== WORK INSTRUCTIONS ==
Count the lines below containing "down". Number only.

== DATA ==
════════════════

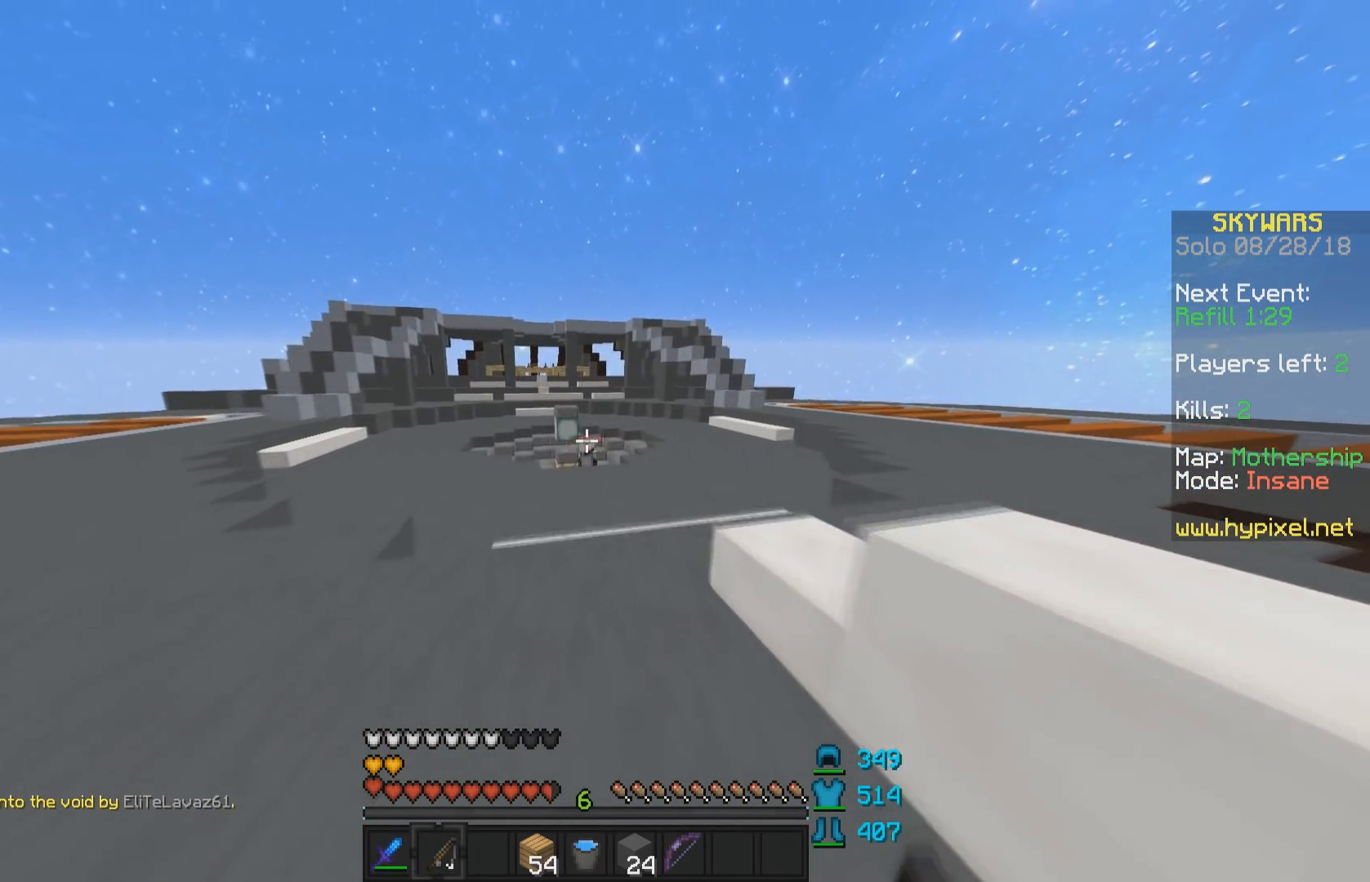
{"keys": ["d", "w"], "mouse": [], "events": [[300, "mouse_right", "down"], [300, "space", "down"], [350, "d", "down"], [400, "mouse_right", "up"], [450, "space", "up"]]}
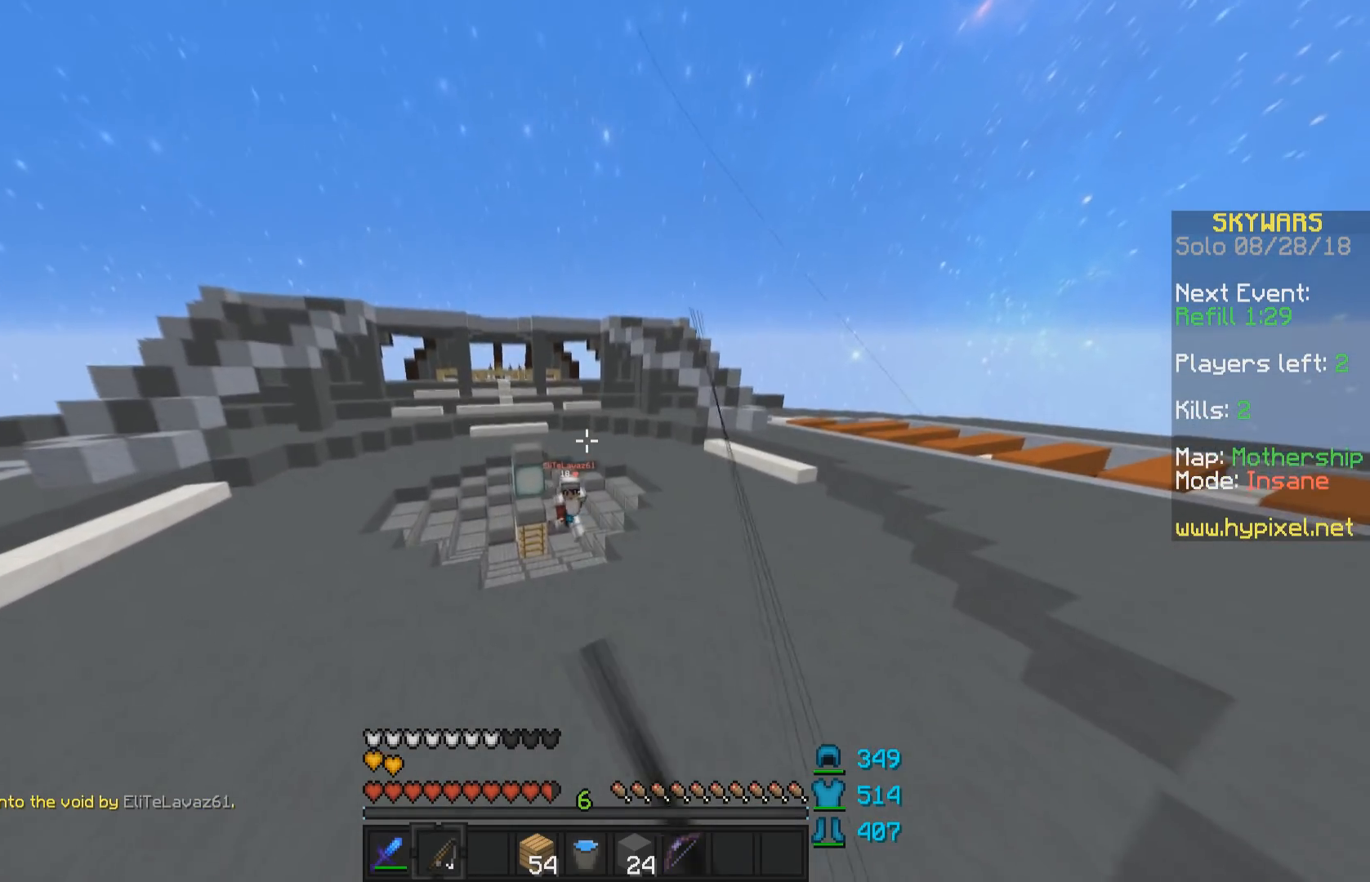
{"keys": ["d", "w"], "mouse": [], "events": []}
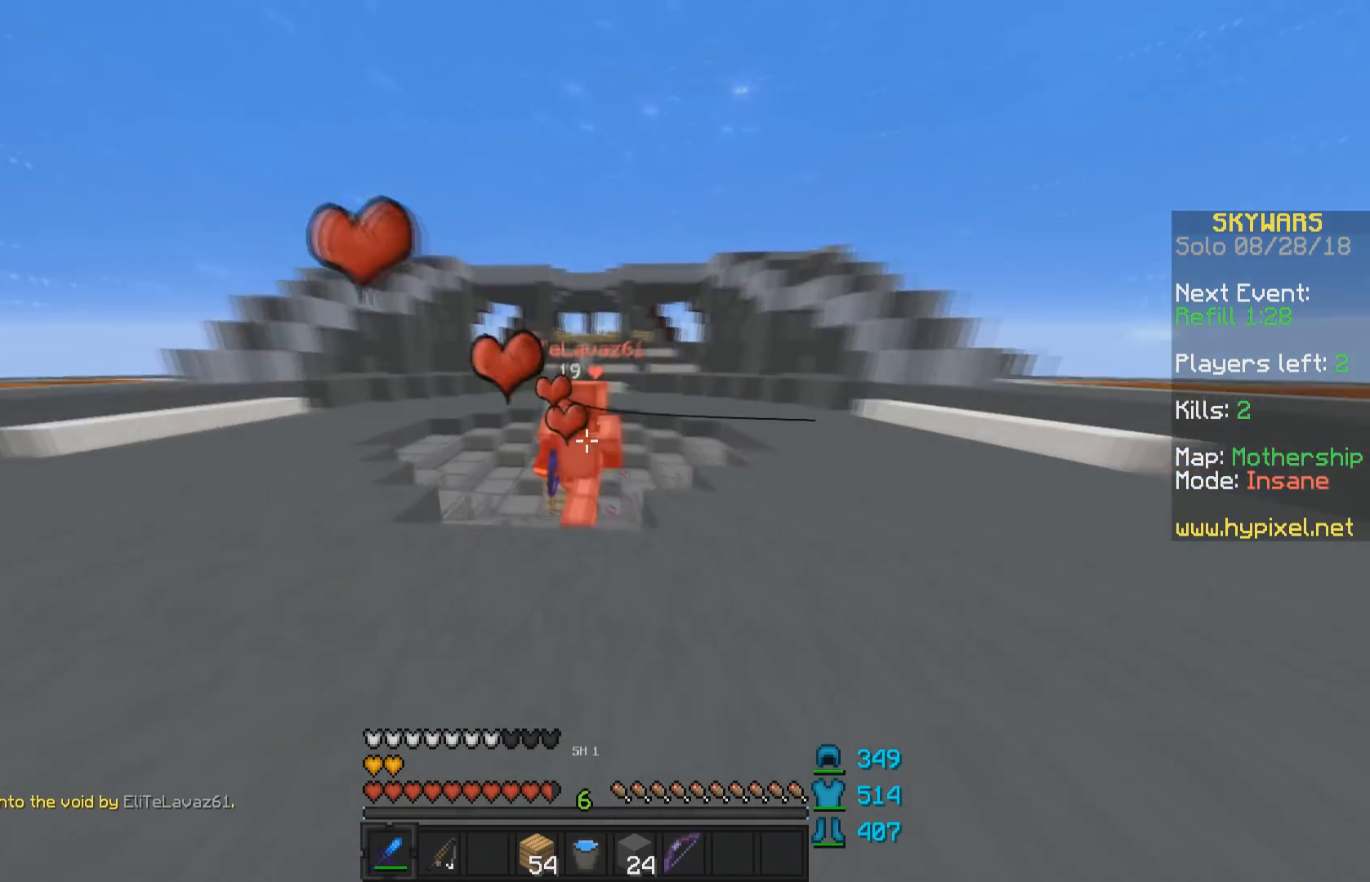
{"keys": ["d", "w"], "mouse": ["left"], "events": [[83, "mouse_left", "down"], [150, "w", "up"], [200, "mouse_left", "up"], [233, "mouse_left", "down"], [300, "mouse_left", "up"], [350, "mouse_left", "down"], [400, "mouse_left", "up"], [433, "mouse_left", "down"], [433, "w", "down"]]}
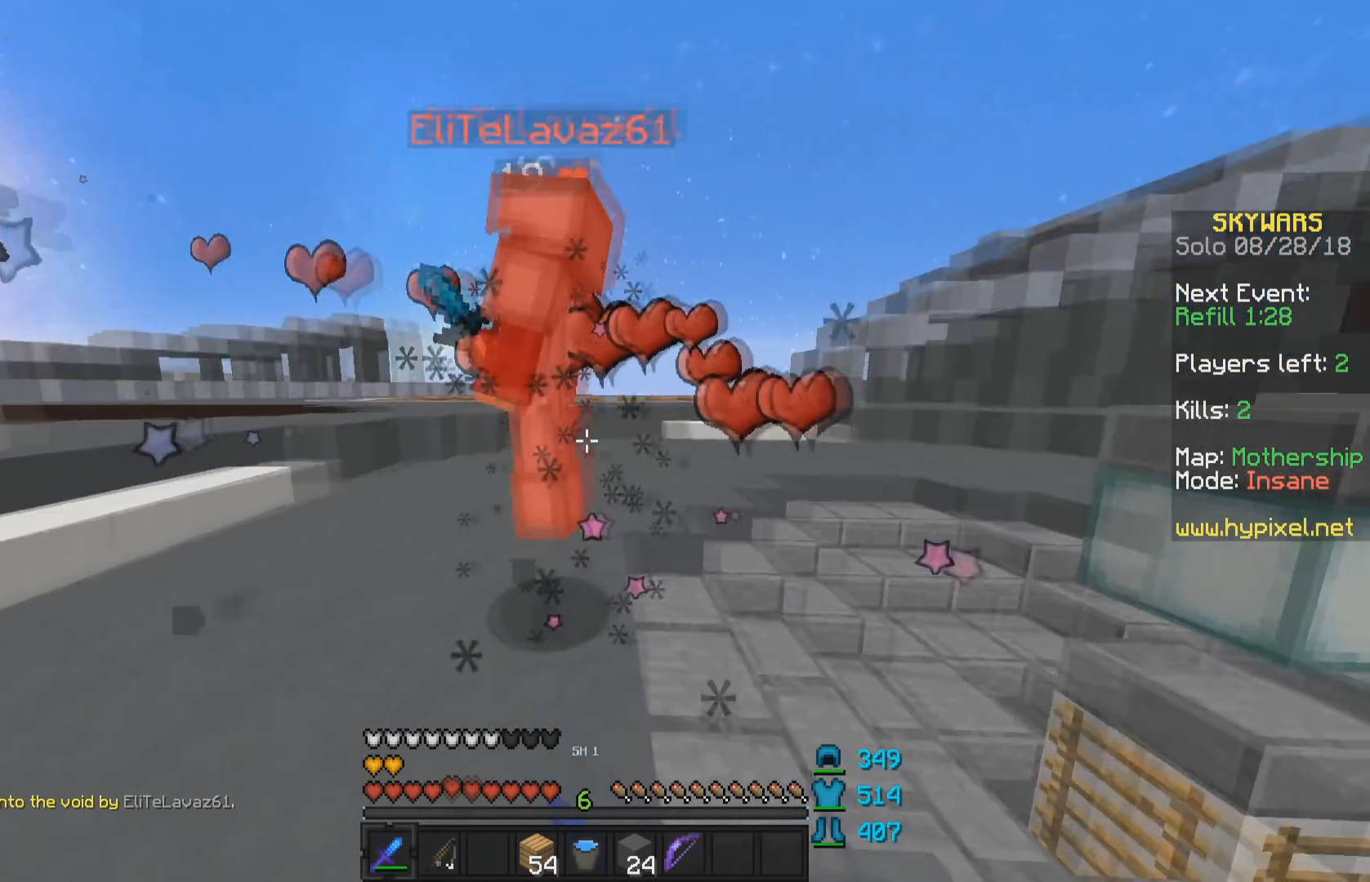
{"keys": ["a", "w"], "mouse": ["left"], "events": [[17, "mouse_left", "up"], [33, "mouse_left", "down"], [50, "d", "up"], [100, "mouse_left", "up"], [133, "mouse_left", "down"], [200, "a", "down"], [200, "mouse_left", "up"], [200, "w", "up"], [233, "mouse_left", "down"], [333, "w", "down"], [350, "mouse_left", "up"], [383, "mouse_left", "down"], [450, "mouse_left", "up"], [500, "mouse_left", "down"]]}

════════════════

== ANSWER SPACE ==
3